Al menos dos de los ocupantes eran ciudadanos de Estados Unidos, según un funcionario de Washington. Uno murió y otro resultó herido y recibe atención médica en Cuba. Otros pasajeros, presuntamente, habían residido legalmente en EE.UU. El propietario de la embarcación alegó que había sido robada por un empleado.
El Gobierno de La Habana sostuvo que a bordo viajaban diez hombres armados, todos cubanos residentes en Estados Unidos, y que planeaban una «infiltración terrorista». Las autoridades aseguraron haber recuperado fusiles de asalto, pistolas, cócteles molotov, chalecos antibalas y miras telescópicas. El Ministerio del Interior indicó que la lancha fue interceptada a una milla náutica de Cayo Falcones, en la costa norte.

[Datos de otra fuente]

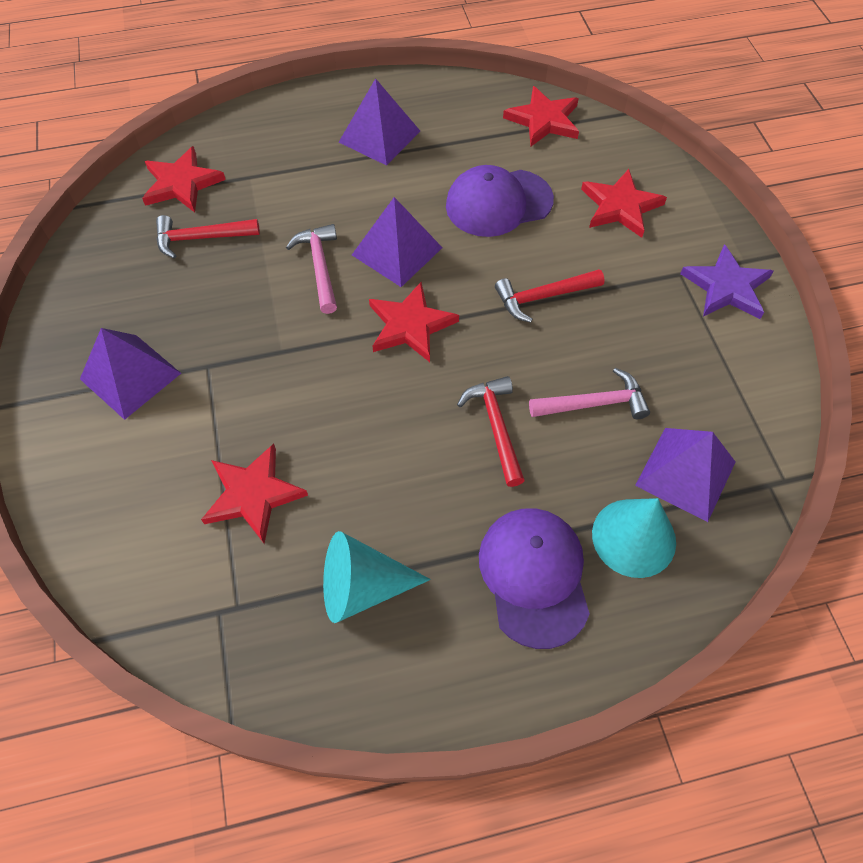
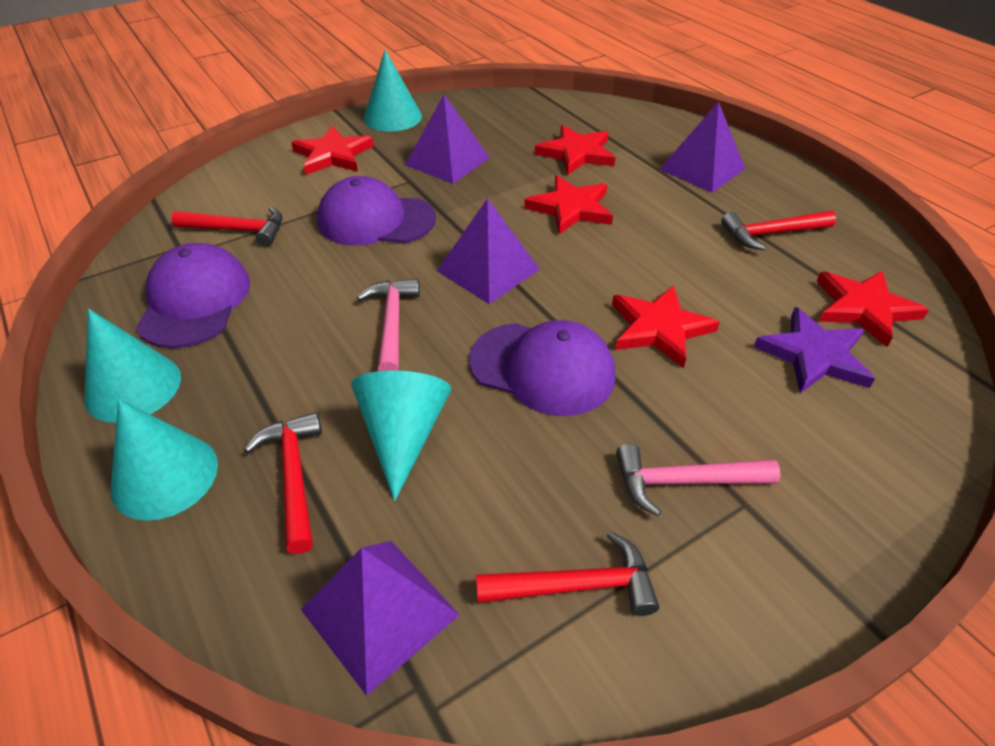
purple cap: 2 -> 3
red hammer: 3 -> 4
turquoise cone: 2 -> 4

Uno de los identificados fue Amijail Sánchez González, quien se presentaba como líder de un grupo llamado Auto Defensa del Pueblo. En vídeos publicados en redes sociales había afirmado estar «listo para morir» por liberar a su país del régimen comunista. Un allegado, entrevistado por NPR, rechazó que se tratara de terroristas y sostuvo que eran «hombres que quieren que Cuba sea libre».
El secretario de Estado, Marco Rubio, afirmó que Washington realizará su propia investigación. Señaló que, según la versión transmitida por La Habana, las tropas cubanas dispararon después de que personas en la lancha abrieran fuego. «Es altamente inusual ver tiroteos en mar abierto como ese», dijo. Recordó que no se producía un episodio similar desde hacía décadas, en alusión implícita al derribo en 1996 de avionetas de la organización Hermanos al Rescate.
Cerco energético de Estados Unidos
El incidente ocurre en paralelo a un endurecimiento del cerco energético estadounidense sobre la isla. La Administración ha reforzado las restricciones al suministro de petróleo y ha advertido de posibles sanciones a terceros países o empresas que faciliten crudo a Cuba. La escasez de combustible ha provocado apagones prolongados, racionamiento y reducción del transporte público en varias provincias.
En este contexto, la referencia de Trump a una «toma amistosa» se produce mientras la Casa Blanca combina presión económica y contactos diplomáticos discretos. México ha reconocido conversaciones con representantes estadounidenses sobre la situación cubana. Trump ha confirmado que «están hablando» con ellos, aunque no ha detallado el contenido ni el alcance de esos intercambios.
El presidente no ha explicado si su planteamiento implica un cambio de régimen, un acuerdo político o un esquema de asistencia condicionado. Se ha limitado a afirmar que Estados Unidos «podría perfectamente hacer algo al respecto» y que la isla está «en grandes problemas».